*PROBLEMS AND TASKS*
• a. List the property names given under the "Astrometry" heading of the text on HD 85951.
• b. In the text on HD 85951, echo the passage from "Characteristics" up to and including "(176 ± 7 pc)".
• c. Answer these questions from the text on HD 85951:
(i) What spectral type is listed for the star?
(ii) What is the star's formal name?
(iii) What radius is given for the star?

*PROVIDED TEXT*

■ ■ ■

HD 85951

Observation data Epoch J2000.0 Equinox ICRS
- Constellation: Hydra
- Right ascension: 09^{h} 54^{m} 52.2045^{s}
- Declination: −19° 00′ 33.620″
- Apparent magnitude (V): 4.94

Characteristics
- Evolutionary stage: AGB
- Spectral type: K5 III
- U−B color index: +1.93
- B−V color index: +1.57

Astrometry
- Radial velocity (R_{v}): 50±4.2 km/s
- Proper motion (μ): RA: −45.386 mas/yr Dec.: −40.456 mas/yr
- Parallax (π): 5.6789±0.2214 mas
- Distance: 570 ± 20 ly (176 ± 7 pc)
- Absolute magnitude (M_{V}): −1.43

Details
- Mass: 6.40^{+1.2} _{−0.4} M_{☉}
- Radius: 56.7 R_{☉}
- Luminosity: 721±32 L_{☉}
- Surface gravity (log g): 1.3±0.04 cgs
- Temperature: 3,875±39 K
- Metallicity [Fe/H]: −0.18±0.07 dex
- Other designations: Felis, 183 G. Hydrae, BD−18°2810, FK5 373, GC 13644, HD 85951, HIP 48615, HR 3923, SAO 155588

Database references
- SIMBAD: data

= HD 85951 =

Star in the constellation of Hydra

HD 85951 (HR 3923), formally named Felis /'fiːlIs/, is a solitary orange-hued star in the constellation Hydra. It has an apparent magnitude of 4.94, making it faintly visible to the naked eye under ideal conditions. Based on parallax measurements, the object is about 570 light-years away from the Sun and is receding with a heliocentric radial velocity of 50 km/s.

■ ■ ■

*SOURCE MATERIAL*

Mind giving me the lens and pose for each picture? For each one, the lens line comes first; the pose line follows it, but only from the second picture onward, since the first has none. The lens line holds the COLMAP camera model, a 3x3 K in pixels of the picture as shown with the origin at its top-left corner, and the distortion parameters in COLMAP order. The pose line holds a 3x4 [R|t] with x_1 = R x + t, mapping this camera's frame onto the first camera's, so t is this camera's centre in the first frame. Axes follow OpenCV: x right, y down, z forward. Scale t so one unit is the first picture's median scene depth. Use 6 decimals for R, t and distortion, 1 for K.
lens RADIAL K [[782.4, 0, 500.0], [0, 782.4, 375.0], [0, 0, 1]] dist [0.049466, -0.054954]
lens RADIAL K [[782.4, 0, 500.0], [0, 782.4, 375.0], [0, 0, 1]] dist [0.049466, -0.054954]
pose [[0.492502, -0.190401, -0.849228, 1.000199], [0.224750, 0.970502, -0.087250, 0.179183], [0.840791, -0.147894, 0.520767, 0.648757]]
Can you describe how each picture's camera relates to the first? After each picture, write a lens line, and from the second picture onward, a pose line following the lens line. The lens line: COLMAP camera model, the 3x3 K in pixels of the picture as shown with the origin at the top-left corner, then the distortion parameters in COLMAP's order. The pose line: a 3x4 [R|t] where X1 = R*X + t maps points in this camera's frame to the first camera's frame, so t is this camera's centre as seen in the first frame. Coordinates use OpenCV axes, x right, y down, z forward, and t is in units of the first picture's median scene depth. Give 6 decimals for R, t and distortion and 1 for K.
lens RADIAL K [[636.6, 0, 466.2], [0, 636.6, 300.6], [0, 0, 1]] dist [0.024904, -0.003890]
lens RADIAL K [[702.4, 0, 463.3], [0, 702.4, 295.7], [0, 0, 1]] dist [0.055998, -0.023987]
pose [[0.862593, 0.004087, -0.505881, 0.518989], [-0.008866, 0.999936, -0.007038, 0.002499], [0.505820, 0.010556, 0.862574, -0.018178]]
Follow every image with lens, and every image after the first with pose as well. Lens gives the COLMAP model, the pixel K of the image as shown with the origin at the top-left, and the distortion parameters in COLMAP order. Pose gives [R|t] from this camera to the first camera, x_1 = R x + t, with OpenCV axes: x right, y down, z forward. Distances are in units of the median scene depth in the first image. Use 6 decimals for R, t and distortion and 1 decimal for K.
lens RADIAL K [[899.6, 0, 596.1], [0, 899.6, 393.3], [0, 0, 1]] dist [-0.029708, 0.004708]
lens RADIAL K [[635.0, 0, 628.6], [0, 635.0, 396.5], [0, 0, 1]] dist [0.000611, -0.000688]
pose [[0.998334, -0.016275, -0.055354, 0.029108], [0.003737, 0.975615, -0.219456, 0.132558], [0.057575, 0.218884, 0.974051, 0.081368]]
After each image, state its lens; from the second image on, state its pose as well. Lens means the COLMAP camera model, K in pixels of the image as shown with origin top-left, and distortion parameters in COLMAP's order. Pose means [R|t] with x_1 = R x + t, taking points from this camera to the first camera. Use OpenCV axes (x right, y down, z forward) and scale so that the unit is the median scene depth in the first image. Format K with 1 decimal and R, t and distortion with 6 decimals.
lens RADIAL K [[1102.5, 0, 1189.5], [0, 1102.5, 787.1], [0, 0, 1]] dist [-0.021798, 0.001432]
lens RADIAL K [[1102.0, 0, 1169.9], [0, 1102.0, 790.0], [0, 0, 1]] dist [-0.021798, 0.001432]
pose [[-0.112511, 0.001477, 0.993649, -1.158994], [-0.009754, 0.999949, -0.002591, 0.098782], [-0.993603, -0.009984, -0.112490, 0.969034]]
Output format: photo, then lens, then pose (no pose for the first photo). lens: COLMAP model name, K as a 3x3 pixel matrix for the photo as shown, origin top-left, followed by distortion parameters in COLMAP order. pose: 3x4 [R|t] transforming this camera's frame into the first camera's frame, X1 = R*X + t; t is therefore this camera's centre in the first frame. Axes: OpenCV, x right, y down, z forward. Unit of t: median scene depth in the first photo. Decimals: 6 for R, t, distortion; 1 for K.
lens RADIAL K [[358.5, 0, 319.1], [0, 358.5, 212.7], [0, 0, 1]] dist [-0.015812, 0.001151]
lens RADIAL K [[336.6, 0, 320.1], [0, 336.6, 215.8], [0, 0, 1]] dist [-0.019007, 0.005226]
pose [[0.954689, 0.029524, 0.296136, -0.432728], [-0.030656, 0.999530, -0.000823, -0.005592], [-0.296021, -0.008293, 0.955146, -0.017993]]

■ ■ ■

*ANSWERS TO THE PROBLEMS*
• a. Radial velocity (R_{v}), Proper motion (μ), Parallax (π), Distance, Absolute magnitude (M_{V})

• b.
Characteristics
- Evolutionary stage: AGB
- Spectral type: K5 III
- U−B color index: +1.93
- B−V color index: +1.57

Astrometry
- Radial velocity (R_{v}): 50±4.2 km/s
- Proper motion (μ): RA: −45.386 mas/yr Dec.: −40.456 mas/yr
- Parallax (π): 5.6789±0.2214 mas
- Distance: 570 ± 20 ly (176 ± 7 pc)

• c.
(i) K5 III
(ii) Felis
(iii) 56.7 R_{☉}